How to complete this task :: Below are the entries; give again exactly the lines from the one mentioning "Die ursprünglichen Kernelemente" through the one mentioning "Zunächst wurden Qualifier", inclusive.

Records for processing ::
----
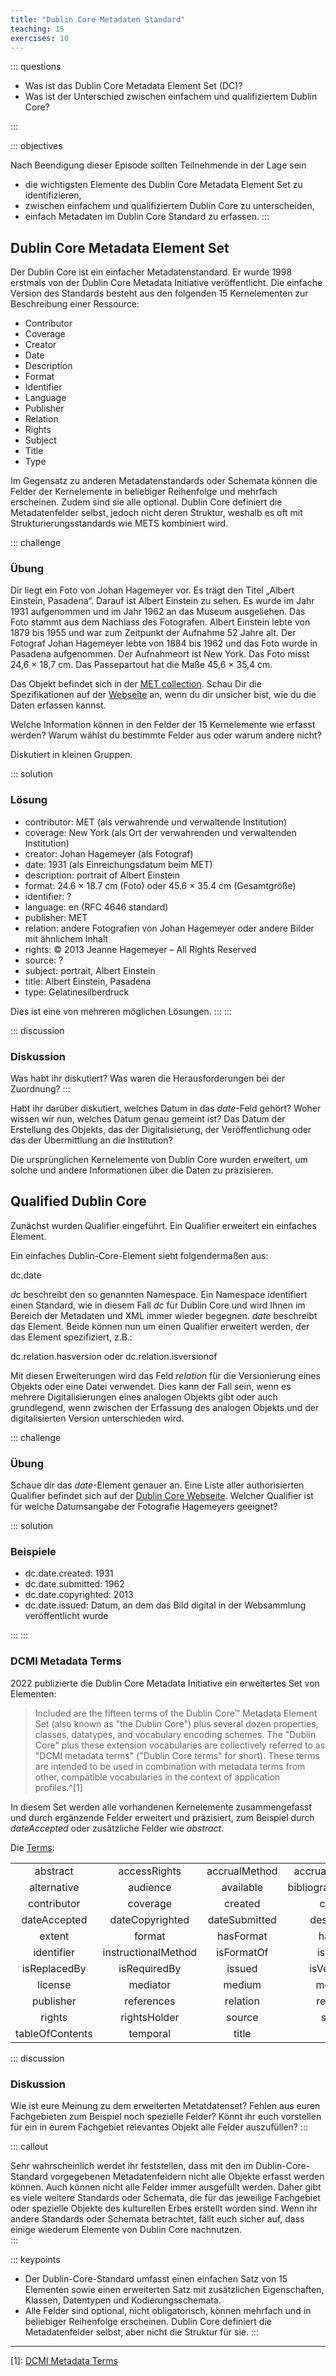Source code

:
 ```yaml
---
title: "Dublin Core Metadaten Standard"
teaching: 15
exercises: 10
---
```

::: questions 

- Was ist das Dublin Core Metadata Element Set (DC)?
- Was ist der Unterschied zwischen einfachem und qualifiziertem Dublin Core? 

:::

::: objectives  

Nach Beendigung dieser Episode sollten Teilnehmende in der Lage sein  

- die wichtigsten Elemente des Dublin Core Metadata Element Set zu identifizieren,   
- zwischen einfachem und qualifiziertem Dublin Core zu unterscheiden,
- einfach Metadaten im Dublin Core Standard zu erfassen. 
:::

## Dublin Core Metadata Element Set

Der Dublin Core ist ein einfacher Metadatenstandard. Er wurde 1998 erstmals von der Dublin Core Metadata Initiative veröffentlicht.
Die einfache Version des Standards besteht aus den folgenden 15 Kernelementen zur Beschreibung einer Ressource:

* Contributor
* Coverage
* Creator
* Date
* Description
* Format
* Identifier
* Language
* Publisher
* Relation
* Rights
* Subject
* Title
* Type

Im Gegensatz zu anderen Metadatenstandards oder Schemata können die Felder der Kernelemente in beliebiger Reihenfolge und mehrfach erscheinen. Zudem sind sie alle optional.
Dublin Core definiert die Metadatenfelder selbst, jedoch nicht deren Struktur, weshalb es oft mit Strukturierungsstandards wie METS kombiniert wird.

::: challenge 

### Übung

Dir liegt ein Foto von Johan Hagemeyer vor. Es trägt den Titel „Albert Einstein, Pasadena“. Darauf ist Albert Einstein zu sehen.
Es wurde im Jahr 1931 aufgenommen und im Jahr 1962 an das Museum ausgeliehen. Das Foto stammt aus dem Nachlass des Fotografen. Albert Einstein lebte von 1879 bis 1955 und war zum Zeitpunkt der Aufnahme 52 Jahre alt. Der Fotograf Johan Hagemeyer lebte von 1884 bis 1962 und das Foto wurde in Pasadena aufgenommen. Der Aufnahmeort ist New York. Das Foto misst 24,6 × 18,7 cm. Das Passepartout hat die Maße 45,6 × 35,4 cm. 

Das Objekt befindet sich in der [MET collection](https://www.metmuseum.org/art/collection/search/270713). Schau Dir die Spezifikationen auf der [Webseite](https://www.dublincore.org/specifications/dublin-core/dces/) an, wenn du dir unsicher bist, wie du die Daten erfassen kannst. 

Welche Information können in den Felder der 15 Kernelemente wie erfasst werden? Warum wählst du bestimmte Felder aus oder warum andere nicht?

Diskutiert in kleinen Gruppen. 

::: solution

### Lösung

* contributor: MET (als verwahrende und verwaltende Institution)
* coverage: New York (als Ort der verwahrenden und verwaltenden Institution)
* creator: Johan Hagemeyer (als Fotograf)
* date: 1931 (als Einreichungsdatum beim MET)
* description: portrait of Albert Einstein
* format: 24.6 × 18.7 cm (Foto) oder 45.6 × 35.4 cm (Gesamtgröße)
* identifier: ?
* language: en (RFC 4646 standard)
* publisher: MET
* relation: andere Fotografien von Johan Hagemeyer oder andere Bilder mit ähnlichem Inhalt
* rights: © 2013 Jeanne Hagemeyer – All Rights Reserved
* source: ?
* subject: portrait, Albert Einstein
* title:  Albert Einstein, Pasadena
* type: Gelatinesilberdruck

Dies ist eine von mehreren möglichen Lösungen. 
:::
:::

::: discussion

### Diskussion

Was habt ihr diskutiert? Was waren die Herausforderungen bei der Zuordnung? 
:::

Habt ihr darüber diskutiert, welches Datum in das *date*-Feld gehört? Woher wissen wir nun, welches Datum genau gemeint ist? Das Datum der Erstellung des Objekts, das der Digitalisierung, der Veröffentlichung oder das der Übermittlung an die Institution?   

Die ursprünglichen Kernelemente von Dublin Core wurden erweitert, um solche und andere Informationen über die Daten zu präzisieren. 

## Qualified Dublin Core 

Zunächst wurden Qualifier eingeführt. Ein Qualifier erweitert ein einfaches Element. 

Ein einfaches Dublin-Core-Element sieht folgendermaßen aus:

dc.date

*dc* beschreibt den so genannten Namespace. Ein Namespace identifiert einen Standard, wie in diesem Fall *dc* für Dublin Core und wird Ihnen im Bereich der Metadaten und XML immer wieder begegnen. *date* beschreibt das Element. Beide können nun um einen Qualifier erweitert werden, der das Element spezifiziert, z.B.:

dc.relation.hasversion oder dc.relation.isversionof

Mit diesen Erweiterungen wird das Feld *relation* für die Versionierung eines Objekts oder eine Datei verwendet. Dies kann der Fall sein, wenn es mehrere Digitalisierungen eines analogen Objekts gibt oder auch grundlegend, wenn zwischen der Erfassung des analogen Objekts und der digitalisierten Version unterschieden wird. 

::: challenge 

### Übung

Schaue dir das *date*-Element genauer an. Eine Liste aller authorisierten Qualifier befindet sich auf der [Dublin Core Webseite](https://www.dublincore.org/specifications/dublin-core/usageguide/qualifiers/). Welcher Qualifier ist für welche Datumsangabe der Fotografie Hagemeyers geeignet?  

::: solution

### Beispiele

* dc.date.created: 1931
* dc.date.submitted: 1962
* dc.date.copyrighted: 2013
* dc.date.issued: Datum, an dem das Bild digital in der Websammlung veröffentlicht wurde

:::
:::    

### DCMI Metadata Terms      

2022 publizierte die Dublin Core Metadata Initiative ein erweitertes Set von Elementen:

> Included are the fifteen terms of the Dublin Core™ Metadata Element Set (also known as "the Dublin Core") plus several dozen properties, classes, datatypes, and vocabulary encoding schemes. The "Dublin Core" plus these extension vocabularies are collectively referred to as "DCMI metadata terms" ("Dublin Core terms" for short). These terms are intended to be used in combination with metadata terms from other, compatible vocabularies in the context of application profiles.^[1]

In diesem Set werden alle vorhandenen Kernelemente zusammengefasst und durch ergänzende Felder erweitert und präzisiert, zum Beispiel durch *dateAccepted* oder zusätzliche Felder wie *abstract*. 

Die [Terms](https://www.dublincore.org/specifications/dublin-core/dcmi-terms/):  
  
|      |      |      |      |      |  
|:----:|:----:|:----:|:----:|:----:|  
|abstract|accessRights|accrualMethod|accrualPeriodicity|accrualPolicy|  
|alternative|audience|available|bibliographicCitation|conformsTo|  
|contributor|coverage|created|creator|date|  
|dateAccepted|dateCopyrighted|dateSubmitted|description|educationLevel|  
|extent|format|hasFormat|hasPart|hasVersion|  
|identifier|instructionalMethod|isFormatOf|isPartOf|isReferencedBy|  
|isReplacedBy|isRequiredBy|issued|isVersionOf|language|  
|license|mediator|medium|modified|provenance|  
|publisher|references|relation|replaces|requires|  
|rights|rightsHolder|source|spatial|subject|  
|tableOfContents|temporal|title|type|valid|      

::: discussion

### Diskussion

Wie ist eure Meinung zu dem erweiterten Metatdatenset? Fehlen aus euren Fachgebieten zum Beispiel noch spezielle Felder? Könnt ihr euch vorstellen für ein in eurem Fachgebiet relevantes Objekt alle Felder auszufüllen? 
:::   

::: callout

Sehr wahrscheinlich werdet ihr feststellen, dass mit den im Dublin-Core-Standard vorgegebenen Metadatenfeldern nicht alle Objekte erfasst werden können. Auch können nicht alle Felder immer ausgefüllt werden. Daher gibt es viele weitere Standards oder Schemata, die für das jeweilige Fachgebiet oder spezielle Objekte des kulturellen Erbes erstellt worden sind. Wenn ihr andere Standards oder Schemata betrachtet, fällt euch sicher auf, dass einige wiederum Elemente von Dublin Core nachnutzen.  
:::   

  
::: keypoints
- Der Dublin-Core-Standard umfasst einen einfachen Satz von 15 Elementen sowie einen erweiterten Satz mit zusätzlichen Eigenschaften, Klassen, Datentypen und Kodierungsschemata.  
- Alle Felder sind optional, nicht obligatorisch, können mehrfach und in beliebiger Reihenfolge erscheinen. Dublin Core definiert die Metadatenfelder selbst, aber nicht die Struktur für sie. 
:::

_____________________________________________________  

[1]: [DCMI Metadata Terms](https://www.dublincore.org/specifications/dublin-core/dcmi-terms/)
----
The answer ::
Die ursprünglichen Kernelemente von Dublin Core wurden erweitert, um solche und andere Informationen über die Daten zu präzisieren. 

## Qualified Dublin Core 

Zunächst wurden Qualifier eingeführt. Ein Qualifier erweitert ein einfaches Element. 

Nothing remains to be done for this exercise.